● **Supplied text**

Not only are you more efficient in fixing your vulnerabilities, but you also are then including that same level of control that Jacob’s advocating earlier in the process when you’re developing new features or testing out concepts. I do think part of the opportunity here though is to know when AI is being used and when it’s not being used. And I think that kind of metadata at some point is going to be useful. Wouldn’t we all love to know if a component was written by AI or not?

If we’re looking to assess even an open source component, whether it’s trustworthy or not. I do think it’s changing workflows and in the embedded software world, especially where there are mission critical systems, let’s think about aviation or autonomous driving, or even industrial controls and industrial automation where there’s blades and other things in facilities, there is a significant consequence if something goes wrong. So I think elevating your productivity is of course great and welcome.

And maintaining that level of discipline and control and checks and balances in the development process is also absolutely essential for any of this to make sense in the first place.

Jacob Beningo (18:28)

Absolutely.

Paul Ducklin (18:29)

Now, Joe, you raised what I think of as a vital background issue there, not just about the correctness of the code and its real-time performance and the accountability you have to what the code does, but also the accountability that you have, particularly if you’re using open source software, for correctly licensing the code. That if you have code that came from an open source project, but someone along the way, perhaps not with evil intent or not trying to violate any legal norms, but just because they thought it might be a good idea at the time. And therefore, if the standard version has a vulnerability, you might not realize that this machine rewritten version also has that vulnerability, but kind of invisibly. Do you think that’s a problem waiting to happen? Or is it something that we’re seeing already?

● **Directions**
1/ Can you give the podcast transcript again from "Now, Joe, you" up to and including "we’re seeing already?", substituting "security flaw" for each "vulnerability"?
2/ What is the Spanish for this sentence from the podcast transcript: "Wouldn’t we all love to know if a component was written by AI or not?"

● **Stored records**
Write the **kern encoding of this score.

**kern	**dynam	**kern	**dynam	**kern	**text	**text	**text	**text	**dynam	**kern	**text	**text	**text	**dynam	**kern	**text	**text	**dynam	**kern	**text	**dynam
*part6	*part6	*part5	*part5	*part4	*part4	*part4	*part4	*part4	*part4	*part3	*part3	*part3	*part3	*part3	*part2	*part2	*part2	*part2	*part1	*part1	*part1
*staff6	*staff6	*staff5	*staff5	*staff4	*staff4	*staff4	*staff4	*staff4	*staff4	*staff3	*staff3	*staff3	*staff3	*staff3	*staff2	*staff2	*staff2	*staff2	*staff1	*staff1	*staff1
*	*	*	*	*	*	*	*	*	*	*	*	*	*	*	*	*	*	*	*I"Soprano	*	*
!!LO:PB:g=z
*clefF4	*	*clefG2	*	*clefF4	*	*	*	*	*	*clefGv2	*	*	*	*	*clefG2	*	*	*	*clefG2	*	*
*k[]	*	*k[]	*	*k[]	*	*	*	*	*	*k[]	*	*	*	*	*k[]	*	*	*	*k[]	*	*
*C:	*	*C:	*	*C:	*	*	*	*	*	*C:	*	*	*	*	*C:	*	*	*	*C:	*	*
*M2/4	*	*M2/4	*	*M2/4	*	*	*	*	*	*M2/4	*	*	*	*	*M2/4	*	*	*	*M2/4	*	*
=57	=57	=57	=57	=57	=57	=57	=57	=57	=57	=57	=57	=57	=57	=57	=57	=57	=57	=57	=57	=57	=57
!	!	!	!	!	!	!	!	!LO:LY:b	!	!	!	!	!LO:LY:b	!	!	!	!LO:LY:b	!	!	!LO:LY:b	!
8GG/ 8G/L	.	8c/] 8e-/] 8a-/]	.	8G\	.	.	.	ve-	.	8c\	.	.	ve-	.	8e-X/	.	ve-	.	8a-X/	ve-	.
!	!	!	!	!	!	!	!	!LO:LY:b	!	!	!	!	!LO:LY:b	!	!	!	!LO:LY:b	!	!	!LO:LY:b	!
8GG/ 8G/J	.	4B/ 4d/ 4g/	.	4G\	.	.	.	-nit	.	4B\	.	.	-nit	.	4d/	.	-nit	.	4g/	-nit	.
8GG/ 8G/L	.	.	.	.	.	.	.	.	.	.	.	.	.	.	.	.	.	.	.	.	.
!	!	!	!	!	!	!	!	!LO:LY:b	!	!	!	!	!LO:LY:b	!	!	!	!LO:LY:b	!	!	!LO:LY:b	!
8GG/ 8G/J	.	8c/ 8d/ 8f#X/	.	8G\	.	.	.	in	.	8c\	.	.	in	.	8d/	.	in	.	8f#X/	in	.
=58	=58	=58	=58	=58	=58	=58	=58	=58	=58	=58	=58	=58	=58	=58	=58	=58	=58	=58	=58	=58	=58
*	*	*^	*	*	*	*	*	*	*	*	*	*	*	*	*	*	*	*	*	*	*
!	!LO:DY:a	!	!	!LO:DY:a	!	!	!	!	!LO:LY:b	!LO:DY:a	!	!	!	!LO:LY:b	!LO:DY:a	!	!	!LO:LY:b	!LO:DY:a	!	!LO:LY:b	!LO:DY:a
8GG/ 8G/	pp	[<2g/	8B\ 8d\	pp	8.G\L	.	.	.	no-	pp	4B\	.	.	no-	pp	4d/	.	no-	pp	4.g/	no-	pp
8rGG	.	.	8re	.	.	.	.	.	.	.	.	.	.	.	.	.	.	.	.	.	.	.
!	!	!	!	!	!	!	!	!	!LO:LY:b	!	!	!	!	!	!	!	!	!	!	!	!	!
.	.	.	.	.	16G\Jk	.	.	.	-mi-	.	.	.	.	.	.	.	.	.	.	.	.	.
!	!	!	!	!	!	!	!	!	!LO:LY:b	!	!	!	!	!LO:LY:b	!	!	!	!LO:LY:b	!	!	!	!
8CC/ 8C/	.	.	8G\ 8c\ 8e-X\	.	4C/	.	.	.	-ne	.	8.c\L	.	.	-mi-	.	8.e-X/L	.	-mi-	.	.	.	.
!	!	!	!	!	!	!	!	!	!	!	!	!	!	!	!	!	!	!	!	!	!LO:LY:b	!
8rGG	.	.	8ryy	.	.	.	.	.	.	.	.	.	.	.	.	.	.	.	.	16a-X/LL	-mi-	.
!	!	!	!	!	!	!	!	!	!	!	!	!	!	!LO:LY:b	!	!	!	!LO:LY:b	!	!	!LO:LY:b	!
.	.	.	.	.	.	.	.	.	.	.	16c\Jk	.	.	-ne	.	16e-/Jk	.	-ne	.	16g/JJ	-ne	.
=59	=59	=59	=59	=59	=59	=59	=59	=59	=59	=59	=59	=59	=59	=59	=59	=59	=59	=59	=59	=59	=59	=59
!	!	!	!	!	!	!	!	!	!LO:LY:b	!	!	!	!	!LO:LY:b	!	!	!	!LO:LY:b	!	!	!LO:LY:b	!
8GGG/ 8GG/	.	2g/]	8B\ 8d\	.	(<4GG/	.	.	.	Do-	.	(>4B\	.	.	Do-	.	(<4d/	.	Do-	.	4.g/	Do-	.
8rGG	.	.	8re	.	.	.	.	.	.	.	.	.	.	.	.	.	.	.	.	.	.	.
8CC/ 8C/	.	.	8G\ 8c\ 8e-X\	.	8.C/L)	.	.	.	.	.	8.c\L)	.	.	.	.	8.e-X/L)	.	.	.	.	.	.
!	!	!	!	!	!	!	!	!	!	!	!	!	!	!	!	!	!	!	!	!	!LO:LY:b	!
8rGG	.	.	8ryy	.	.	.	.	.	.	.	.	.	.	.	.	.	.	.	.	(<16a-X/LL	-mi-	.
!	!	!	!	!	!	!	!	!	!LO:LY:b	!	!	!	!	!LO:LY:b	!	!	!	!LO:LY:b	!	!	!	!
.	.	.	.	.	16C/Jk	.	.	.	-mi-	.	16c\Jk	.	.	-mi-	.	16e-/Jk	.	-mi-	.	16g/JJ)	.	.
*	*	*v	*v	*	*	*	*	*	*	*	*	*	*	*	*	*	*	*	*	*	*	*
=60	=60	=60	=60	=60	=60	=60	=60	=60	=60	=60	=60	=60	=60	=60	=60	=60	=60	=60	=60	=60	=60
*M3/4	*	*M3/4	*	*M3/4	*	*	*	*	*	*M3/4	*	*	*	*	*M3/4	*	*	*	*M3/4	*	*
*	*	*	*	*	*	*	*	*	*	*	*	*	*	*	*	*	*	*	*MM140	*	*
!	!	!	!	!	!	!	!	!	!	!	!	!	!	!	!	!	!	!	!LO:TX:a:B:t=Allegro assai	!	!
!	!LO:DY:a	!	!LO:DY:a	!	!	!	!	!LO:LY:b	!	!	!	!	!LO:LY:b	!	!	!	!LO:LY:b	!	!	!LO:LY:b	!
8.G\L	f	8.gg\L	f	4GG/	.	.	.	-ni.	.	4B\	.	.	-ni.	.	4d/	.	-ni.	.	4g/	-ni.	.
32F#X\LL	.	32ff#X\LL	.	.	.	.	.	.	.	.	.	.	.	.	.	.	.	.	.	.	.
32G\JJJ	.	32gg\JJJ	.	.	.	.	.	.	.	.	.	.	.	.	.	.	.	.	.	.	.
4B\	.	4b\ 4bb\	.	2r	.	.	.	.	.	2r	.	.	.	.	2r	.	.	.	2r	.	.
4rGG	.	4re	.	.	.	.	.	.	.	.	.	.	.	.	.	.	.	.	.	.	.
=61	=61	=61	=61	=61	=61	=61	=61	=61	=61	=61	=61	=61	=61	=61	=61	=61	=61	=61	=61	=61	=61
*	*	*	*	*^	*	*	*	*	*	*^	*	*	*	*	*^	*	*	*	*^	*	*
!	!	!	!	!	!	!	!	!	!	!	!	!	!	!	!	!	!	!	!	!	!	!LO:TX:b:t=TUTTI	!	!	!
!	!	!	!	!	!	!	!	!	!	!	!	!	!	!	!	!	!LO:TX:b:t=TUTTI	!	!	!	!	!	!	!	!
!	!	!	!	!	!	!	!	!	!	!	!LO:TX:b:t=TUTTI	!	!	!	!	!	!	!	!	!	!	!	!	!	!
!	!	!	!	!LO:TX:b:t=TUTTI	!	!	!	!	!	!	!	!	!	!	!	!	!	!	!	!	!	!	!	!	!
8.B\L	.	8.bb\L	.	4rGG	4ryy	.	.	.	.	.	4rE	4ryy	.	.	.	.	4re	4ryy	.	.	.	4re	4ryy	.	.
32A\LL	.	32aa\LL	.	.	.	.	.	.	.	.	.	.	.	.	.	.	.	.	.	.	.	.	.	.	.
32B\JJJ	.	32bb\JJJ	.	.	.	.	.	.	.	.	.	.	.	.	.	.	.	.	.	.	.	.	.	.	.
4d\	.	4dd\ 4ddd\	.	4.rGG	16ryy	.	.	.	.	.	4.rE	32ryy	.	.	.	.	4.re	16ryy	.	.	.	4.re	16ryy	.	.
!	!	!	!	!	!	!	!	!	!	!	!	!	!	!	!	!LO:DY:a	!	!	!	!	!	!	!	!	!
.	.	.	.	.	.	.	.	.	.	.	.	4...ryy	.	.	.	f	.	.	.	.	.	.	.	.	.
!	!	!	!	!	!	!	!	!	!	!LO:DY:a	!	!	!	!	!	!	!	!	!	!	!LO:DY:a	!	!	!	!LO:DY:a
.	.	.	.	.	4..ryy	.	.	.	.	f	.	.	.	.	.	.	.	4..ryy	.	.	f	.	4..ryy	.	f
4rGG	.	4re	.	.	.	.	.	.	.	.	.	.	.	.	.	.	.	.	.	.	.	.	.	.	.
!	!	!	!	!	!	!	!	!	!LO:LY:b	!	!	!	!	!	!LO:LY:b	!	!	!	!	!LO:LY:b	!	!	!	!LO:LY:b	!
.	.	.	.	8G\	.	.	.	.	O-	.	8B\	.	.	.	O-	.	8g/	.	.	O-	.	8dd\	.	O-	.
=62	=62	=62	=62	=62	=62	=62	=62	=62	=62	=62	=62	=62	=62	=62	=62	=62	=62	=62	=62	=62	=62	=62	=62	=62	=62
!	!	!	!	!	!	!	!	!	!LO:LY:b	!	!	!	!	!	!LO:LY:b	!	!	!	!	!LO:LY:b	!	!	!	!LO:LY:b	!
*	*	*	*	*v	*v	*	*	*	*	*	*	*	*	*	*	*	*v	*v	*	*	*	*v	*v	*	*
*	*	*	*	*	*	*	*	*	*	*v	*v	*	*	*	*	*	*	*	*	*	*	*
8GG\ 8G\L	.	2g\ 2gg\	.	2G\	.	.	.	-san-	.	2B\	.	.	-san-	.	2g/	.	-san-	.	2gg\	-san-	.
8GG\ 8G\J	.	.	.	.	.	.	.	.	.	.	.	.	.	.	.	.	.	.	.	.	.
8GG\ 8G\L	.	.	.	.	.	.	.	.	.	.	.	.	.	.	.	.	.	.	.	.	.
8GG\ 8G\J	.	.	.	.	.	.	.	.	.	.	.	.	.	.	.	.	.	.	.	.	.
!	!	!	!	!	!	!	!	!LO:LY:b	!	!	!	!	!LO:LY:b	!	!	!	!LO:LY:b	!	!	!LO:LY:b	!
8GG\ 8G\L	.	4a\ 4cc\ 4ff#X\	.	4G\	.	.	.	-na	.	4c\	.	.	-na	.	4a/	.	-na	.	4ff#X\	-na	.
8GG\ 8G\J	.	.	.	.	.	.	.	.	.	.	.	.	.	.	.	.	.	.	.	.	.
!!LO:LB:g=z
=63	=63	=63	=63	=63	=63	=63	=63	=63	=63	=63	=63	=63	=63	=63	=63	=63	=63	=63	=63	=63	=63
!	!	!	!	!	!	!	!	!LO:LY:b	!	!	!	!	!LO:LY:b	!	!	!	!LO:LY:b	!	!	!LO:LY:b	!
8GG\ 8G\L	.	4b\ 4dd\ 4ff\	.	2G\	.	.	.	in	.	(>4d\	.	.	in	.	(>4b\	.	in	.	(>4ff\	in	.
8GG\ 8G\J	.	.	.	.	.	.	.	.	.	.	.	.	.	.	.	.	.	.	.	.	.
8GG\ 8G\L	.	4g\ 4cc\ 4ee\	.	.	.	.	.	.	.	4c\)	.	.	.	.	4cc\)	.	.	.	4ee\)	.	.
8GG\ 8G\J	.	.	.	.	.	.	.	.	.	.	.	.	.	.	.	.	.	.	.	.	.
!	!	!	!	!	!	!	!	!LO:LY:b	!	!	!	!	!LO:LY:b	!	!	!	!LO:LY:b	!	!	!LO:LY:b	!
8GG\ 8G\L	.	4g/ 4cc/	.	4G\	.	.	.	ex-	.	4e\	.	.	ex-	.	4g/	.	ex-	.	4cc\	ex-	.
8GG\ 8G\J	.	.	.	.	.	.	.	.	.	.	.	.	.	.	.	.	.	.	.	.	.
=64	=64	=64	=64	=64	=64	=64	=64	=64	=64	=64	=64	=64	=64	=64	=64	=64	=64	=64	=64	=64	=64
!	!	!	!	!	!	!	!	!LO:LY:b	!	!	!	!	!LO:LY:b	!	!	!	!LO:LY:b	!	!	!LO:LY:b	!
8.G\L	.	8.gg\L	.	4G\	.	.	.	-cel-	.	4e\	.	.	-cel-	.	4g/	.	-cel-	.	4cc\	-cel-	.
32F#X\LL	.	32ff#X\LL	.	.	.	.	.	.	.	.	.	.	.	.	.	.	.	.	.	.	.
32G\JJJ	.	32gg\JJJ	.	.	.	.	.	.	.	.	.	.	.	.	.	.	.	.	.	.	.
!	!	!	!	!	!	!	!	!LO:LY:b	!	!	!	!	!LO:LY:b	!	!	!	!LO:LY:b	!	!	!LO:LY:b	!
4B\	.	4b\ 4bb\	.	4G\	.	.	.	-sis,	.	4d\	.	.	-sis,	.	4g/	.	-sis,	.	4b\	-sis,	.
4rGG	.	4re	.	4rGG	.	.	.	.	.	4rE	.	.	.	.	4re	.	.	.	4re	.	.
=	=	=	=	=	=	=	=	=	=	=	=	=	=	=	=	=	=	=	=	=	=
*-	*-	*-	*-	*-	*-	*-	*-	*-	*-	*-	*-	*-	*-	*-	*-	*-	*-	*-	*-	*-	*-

● **Responses to the exercise**
1/
Now, Joe, you raised what I think of as a vital background issue there, not just about the correctness of the code and its real-time performance and the accountability you have to what the code does, but also the accountability that you have, particularly if you’re using open source software, for correctly licensing the code. That if you have code that came from an open source project, but someone along the way, perhaps not with evil intent or not trying to violate any legal norms, but just because they thought it might be a good idea at the time. And therefore, if the standard version has a security flaw, you might not realize that this machine rewritten version also has that security flaw, but kind of invisibly. Do you think that’s a problem waiting to happen? Or is it something that we’re seeing already?

2/ ¿No nos encantaría a todos saber si un componente fue escrito por IA o no?